WORK REQUEST –
Provide only the number of lines in the data below that contain the word "animation".

[Source texts of formatted documents]
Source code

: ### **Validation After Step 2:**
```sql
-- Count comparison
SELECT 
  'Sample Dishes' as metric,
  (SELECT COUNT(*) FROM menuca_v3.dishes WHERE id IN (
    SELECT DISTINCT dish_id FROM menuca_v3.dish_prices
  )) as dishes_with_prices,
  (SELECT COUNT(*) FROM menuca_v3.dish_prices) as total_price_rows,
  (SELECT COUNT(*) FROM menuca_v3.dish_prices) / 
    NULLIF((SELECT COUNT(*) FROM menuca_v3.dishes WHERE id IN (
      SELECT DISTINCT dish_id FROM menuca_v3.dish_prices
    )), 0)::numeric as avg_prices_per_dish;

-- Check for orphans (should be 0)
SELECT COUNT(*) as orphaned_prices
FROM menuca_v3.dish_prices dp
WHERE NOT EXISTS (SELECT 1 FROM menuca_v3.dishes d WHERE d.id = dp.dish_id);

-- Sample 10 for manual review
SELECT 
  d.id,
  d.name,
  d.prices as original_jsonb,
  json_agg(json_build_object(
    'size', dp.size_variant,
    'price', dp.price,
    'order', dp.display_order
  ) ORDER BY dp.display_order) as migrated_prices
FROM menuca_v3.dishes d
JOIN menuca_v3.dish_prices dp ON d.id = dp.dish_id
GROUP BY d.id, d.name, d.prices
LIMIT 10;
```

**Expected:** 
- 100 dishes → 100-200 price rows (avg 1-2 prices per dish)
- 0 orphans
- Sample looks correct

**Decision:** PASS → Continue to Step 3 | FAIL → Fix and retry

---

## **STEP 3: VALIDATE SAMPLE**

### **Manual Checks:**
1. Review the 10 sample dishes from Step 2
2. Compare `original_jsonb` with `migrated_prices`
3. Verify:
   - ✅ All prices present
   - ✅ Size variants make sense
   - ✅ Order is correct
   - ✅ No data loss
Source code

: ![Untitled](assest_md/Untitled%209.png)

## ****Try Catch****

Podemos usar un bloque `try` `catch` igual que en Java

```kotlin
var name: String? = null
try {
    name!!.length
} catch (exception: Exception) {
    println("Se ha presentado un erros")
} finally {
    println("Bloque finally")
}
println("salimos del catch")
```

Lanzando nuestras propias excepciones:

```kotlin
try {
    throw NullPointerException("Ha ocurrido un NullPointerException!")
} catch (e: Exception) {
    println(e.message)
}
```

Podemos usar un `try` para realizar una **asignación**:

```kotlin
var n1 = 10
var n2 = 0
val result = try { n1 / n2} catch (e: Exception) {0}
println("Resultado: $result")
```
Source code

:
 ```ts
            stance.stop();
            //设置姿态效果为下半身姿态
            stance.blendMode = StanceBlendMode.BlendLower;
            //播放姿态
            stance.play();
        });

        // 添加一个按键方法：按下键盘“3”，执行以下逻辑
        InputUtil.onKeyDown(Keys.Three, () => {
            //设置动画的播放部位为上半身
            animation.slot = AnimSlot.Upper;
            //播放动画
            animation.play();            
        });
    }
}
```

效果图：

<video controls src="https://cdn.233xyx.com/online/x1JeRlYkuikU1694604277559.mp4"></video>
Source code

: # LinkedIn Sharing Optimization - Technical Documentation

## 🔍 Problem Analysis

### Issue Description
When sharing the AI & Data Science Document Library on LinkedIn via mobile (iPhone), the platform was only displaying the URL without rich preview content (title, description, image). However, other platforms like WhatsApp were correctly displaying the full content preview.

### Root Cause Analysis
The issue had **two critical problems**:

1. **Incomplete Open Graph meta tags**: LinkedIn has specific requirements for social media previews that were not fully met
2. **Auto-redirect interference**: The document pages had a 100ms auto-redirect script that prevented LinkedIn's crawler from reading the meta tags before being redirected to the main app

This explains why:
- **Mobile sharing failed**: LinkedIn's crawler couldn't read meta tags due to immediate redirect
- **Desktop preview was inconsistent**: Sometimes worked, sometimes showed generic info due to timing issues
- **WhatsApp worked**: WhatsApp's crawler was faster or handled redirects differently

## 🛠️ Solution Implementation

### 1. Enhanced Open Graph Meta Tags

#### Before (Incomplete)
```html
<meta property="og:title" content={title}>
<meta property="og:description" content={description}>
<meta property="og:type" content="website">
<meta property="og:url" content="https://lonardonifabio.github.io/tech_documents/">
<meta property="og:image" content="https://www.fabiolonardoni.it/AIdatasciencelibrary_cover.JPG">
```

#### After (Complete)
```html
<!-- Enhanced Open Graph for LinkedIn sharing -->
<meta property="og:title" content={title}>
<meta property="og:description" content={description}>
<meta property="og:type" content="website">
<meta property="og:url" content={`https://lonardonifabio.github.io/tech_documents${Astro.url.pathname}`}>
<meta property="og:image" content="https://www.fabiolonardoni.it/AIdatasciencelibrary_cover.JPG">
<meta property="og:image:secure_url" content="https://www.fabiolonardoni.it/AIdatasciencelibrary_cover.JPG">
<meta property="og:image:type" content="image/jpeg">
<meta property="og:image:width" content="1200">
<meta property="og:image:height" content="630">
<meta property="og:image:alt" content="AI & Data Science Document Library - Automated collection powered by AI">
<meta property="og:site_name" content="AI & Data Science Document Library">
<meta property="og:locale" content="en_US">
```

WRITTEN ANSWER –
2